Segment Start: DATA

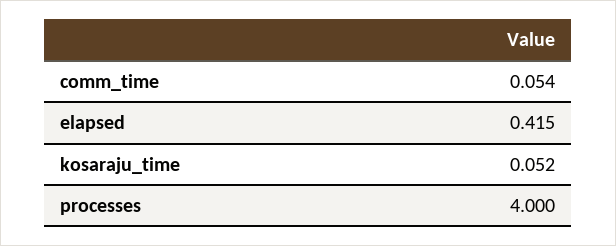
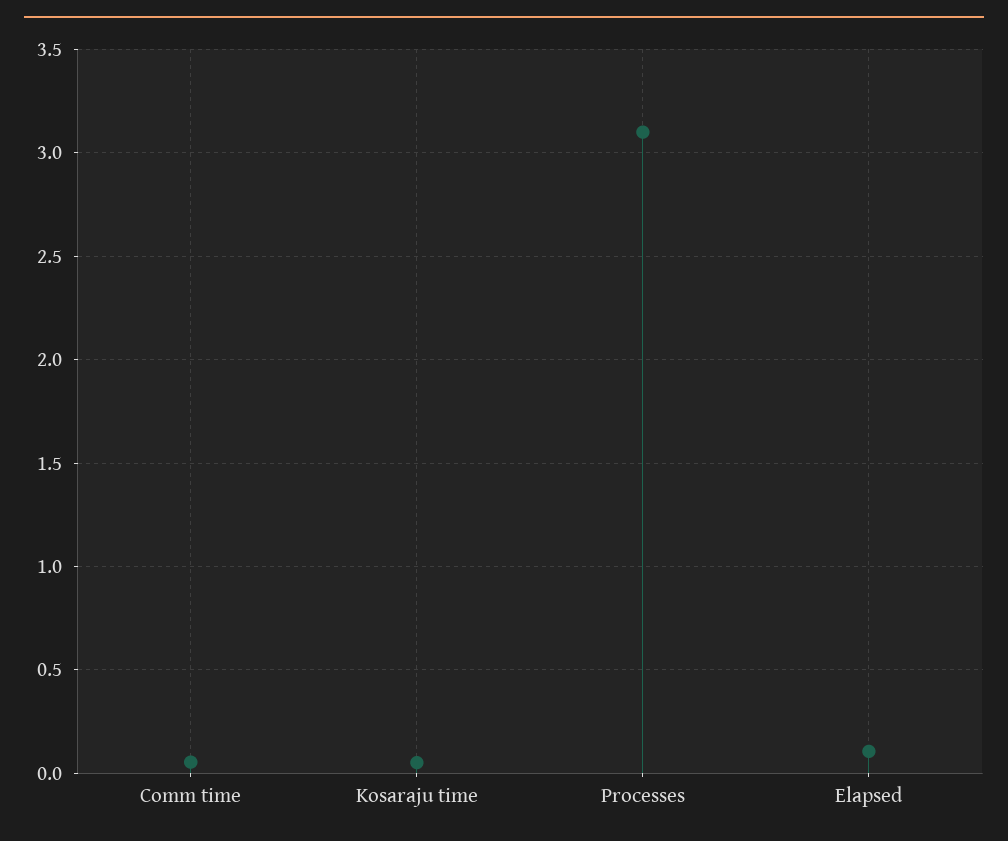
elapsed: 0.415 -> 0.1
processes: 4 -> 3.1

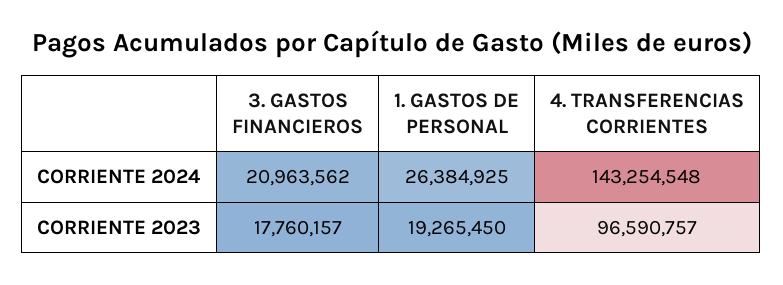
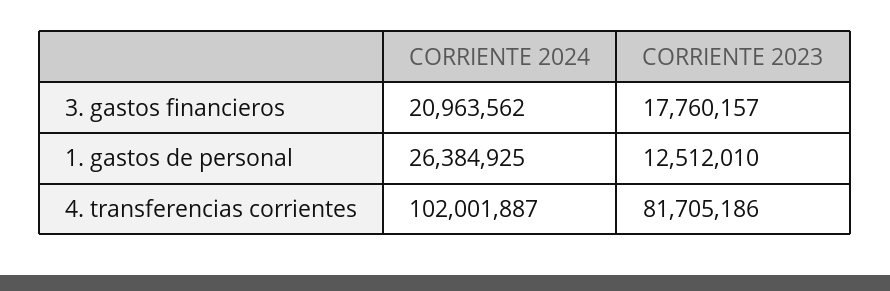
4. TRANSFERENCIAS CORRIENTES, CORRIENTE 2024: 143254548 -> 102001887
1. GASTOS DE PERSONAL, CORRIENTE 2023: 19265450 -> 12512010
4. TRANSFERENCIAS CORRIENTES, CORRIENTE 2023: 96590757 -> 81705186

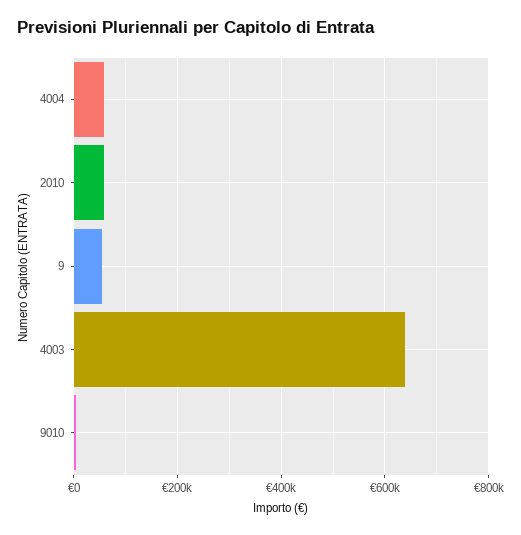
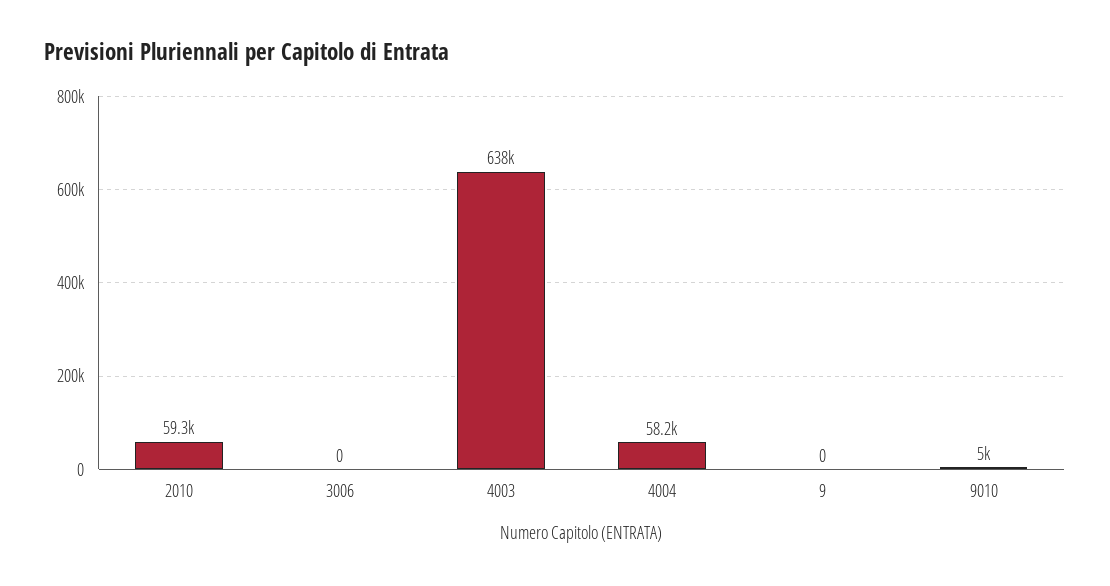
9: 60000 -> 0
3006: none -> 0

Segment End: DATA

The answer must be every line from the records above that contains the word "CORRIENTES", copied in full.

4. TRANSFERENCIAS CORRIENTES, CORRIENTE 2024: 143254548 -> 102001887
4. TRANSFERENCIAS CORRIENTES, CORRIENTE 2023: 96590757 -> 81705186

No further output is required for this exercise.